Another way Shandruk’s work has shifted during COVID has been to focus on supporting businesses in developing policies and by-laws. “A lot of organizations didn’t have a policy to deal with a pandemic, and what happens if an employee doesn’t feel well, or their kids are sent home from school, or their spouse has to travel and now they have to quarantine … What is the policy around everybody having to work from home and what equipment do they need, what do businesses supply … Especially in the beginning, a lot of businesses were scrambling to make the work at home happen, and the necessary rules and regulations that you need to have around that,” explains Shandruk.

Shandruk says that a Digital Main Street (DMS) quiz helped her reflect in this way and focus in on some priority areas for growing her own business. The quiz asks business owners where their organization thrives, and some areas for growth. “For mine, a growth area was having more people know who I am and how to find me. I was already trying to think of ways to fully explain what I do. A big thing that I’m doing is building content and pushing it out there.
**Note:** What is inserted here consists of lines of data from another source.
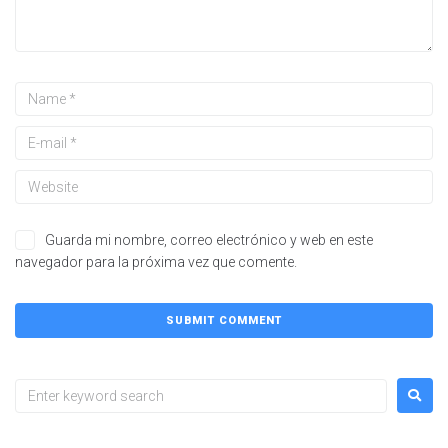
Guarda mi nombre, correo electrónico y web en este
navegador para la próxima vez que comente.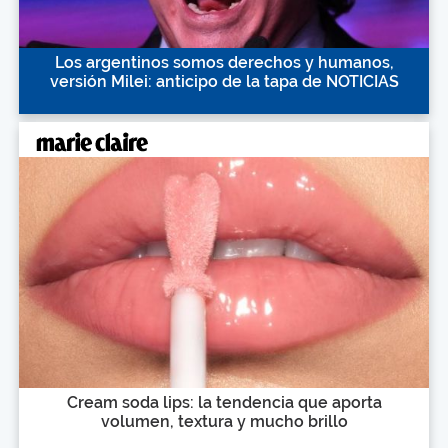
Los argentinos somos derechos y humanos,
versión Milei: anticipo de la tapa de NOTICIAS
Cream soda lips: la tendencia que aporta
volumen, textura y mucho brillo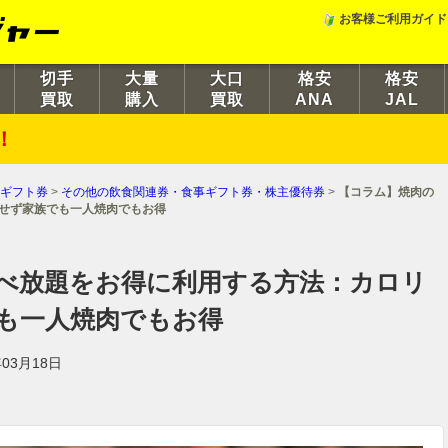
お客様ご利用ガイド
切手
大量
大口
格安
格安
買取
購入
買取
ANA
JAL
！
ギフト券
>
その他の飲食関連券・食事ギフト券・株主優待券
>
【コラム】焼肉の
せず家族でも一人焼肉でもお得
べ放題をお得に利用する方法：カロリ
も一人焼肉でもお得
03月18日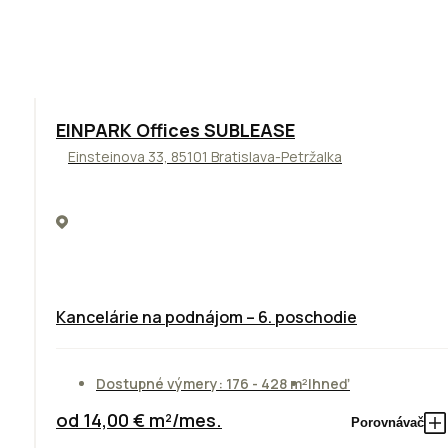
TOP
ODPORÚČAME
EINPARK Offices SUBLEASE
Einsteinova 33, 85101 Bratislava-Petržalka
Kancelárie na podnájom – 6. poschodie
Dostupné výmery: 176 - 428 m²
Ihneď
od 14,00 € m²/mes.
Porovnávač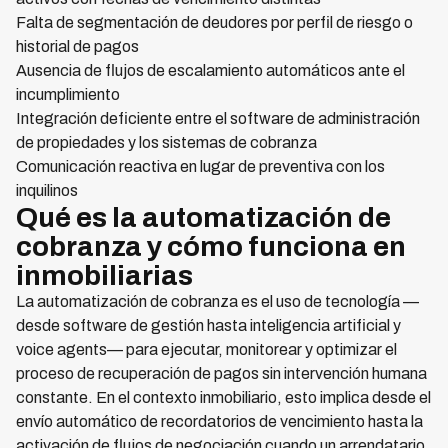
Falta de segmentación de deudores por perfil de riesgo o
historial de pagos
Ausencia de flujos de escalamiento automáticos ante el
incumplimiento
Integración deficiente entre el software de administración
de propiedades y los sistemas de cobranza
Comunicación reactiva en lugar de preventiva con los
inquilinos
Qué es la automatización de
cobranza y cómo funciona en
inmobiliarias
La automatización de cobranza es el uso de tecnología —
desde software de gestión hasta inteligencia artificial y
voice agents— para ejecutar, monitorear y optimizar el
proceso de recuperación de pagos sin intervención humana
constante. En el contexto inmobiliario, esto implica desde el
envío automático de recordatorios de vencimiento hasta la
activación de flujos de negociación cuando un arrendatario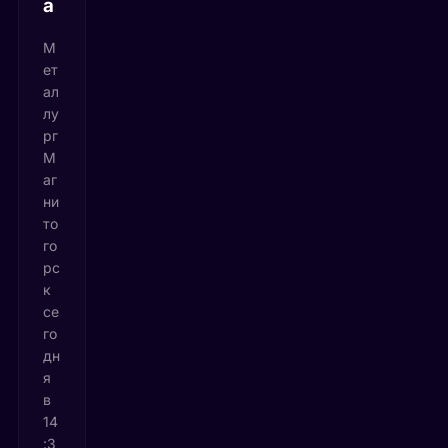
а
М
ет
ал
лу
рг
М
аг
ни
то
го
рс
к
се
го
дн
я
в
14
:3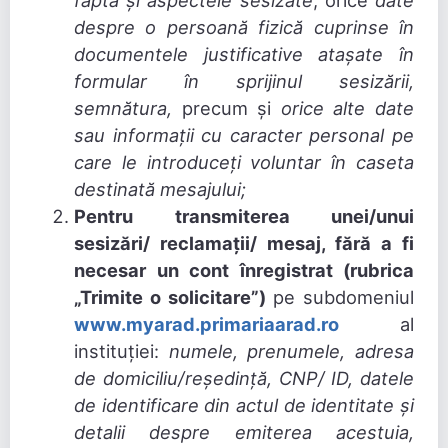
faptă și aspectele sesizate
, orice
date
despre o persoană fizică cuprinse în
documentele justificative atașate în
formular în sprijinul sesizării,
semnătura,
precum și
orice alte date
sau informații cu caracter personal pe
care le introduceți voluntar în caseta
destinată mesajului;
Pentru transmiterea unei/unui
sesizări/ reclamații/ mesaj, fără a fi
necesar un cont înregistrat (rubrica
„Trimite o solicitare”)
pe subdomeniul
www.myarad.primariaarad.ro
al
instituției:
numele, prenumele, adresa
de domiciliu/reședință, CNP/ ID, datele
de identificare din actul de identitate și
detalii despre emiterea acestuia,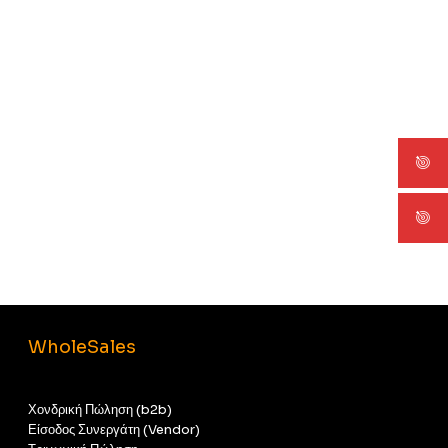
WholeSales
Χονδρική Πώληση (b2b)
Είσοδος Συνεργάτη (Vendor)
I really wanted to explain why I see value in the services that I offer, and get that out in a way that was telling a story, not just advertising.”

Shandruk credits part of the DMS training as having given her the idea to do a series of mini videos. “People don’t want to just look at an Instagram post, or read a three-page long Facebook message. They want a video and it needs to be short, concise, and catchy.” She also used the grant to upgrade her Canva account so that she can be more creative, as well as getting a Constant Contact account to track and communicate with clients in meaningful ways.

During these times of great uncertainty, Shandruk has taken an optimistic view of adapting to change—and has coined a term for this act of continual perseverance. “I don’t love the word ‘pivot’ because that means that you just turn once, so I have come up with ‘pirouette’. You keep moving, you keep turning, you keep trying to work your way to that solution,” she says. “Some of the beauty as you pirouette, is that you’re able to look at some of the positives.”

Shandruk says that now is an excellent time for businesses to reflect on the past year and determine where they excelled, where they lost money, and new ways they can approach 2021. “It’s a really great time to take a breath and do some planning. I think that people can now actually start to plan for a year to maybe three years out, and what that looks for them, and how that could mean a different type of success.”